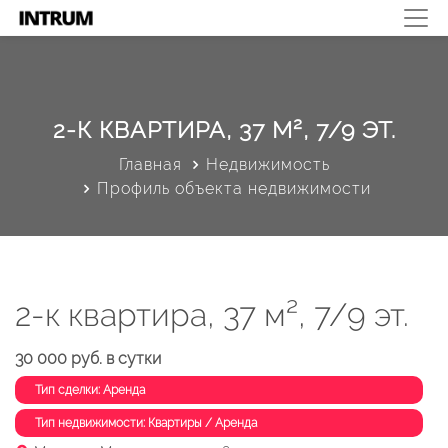
2-К КВАРТИРА, 37 М², 7/9 ЭТ.
Главная
Недвижимость
Профиль объекта недвижимости
2-к квартира, 37 м², 7/9 эт.
30 000 руб. в сутки
Тип сделки: Аренда
Тип недвижимости: Квартиры / Аренда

------------------------

*WHAT IS BEING ASKED*: Going through the listing above, count the lines in which the word "недвижимости" appears, and give only the number.

*SOLUTION*: 2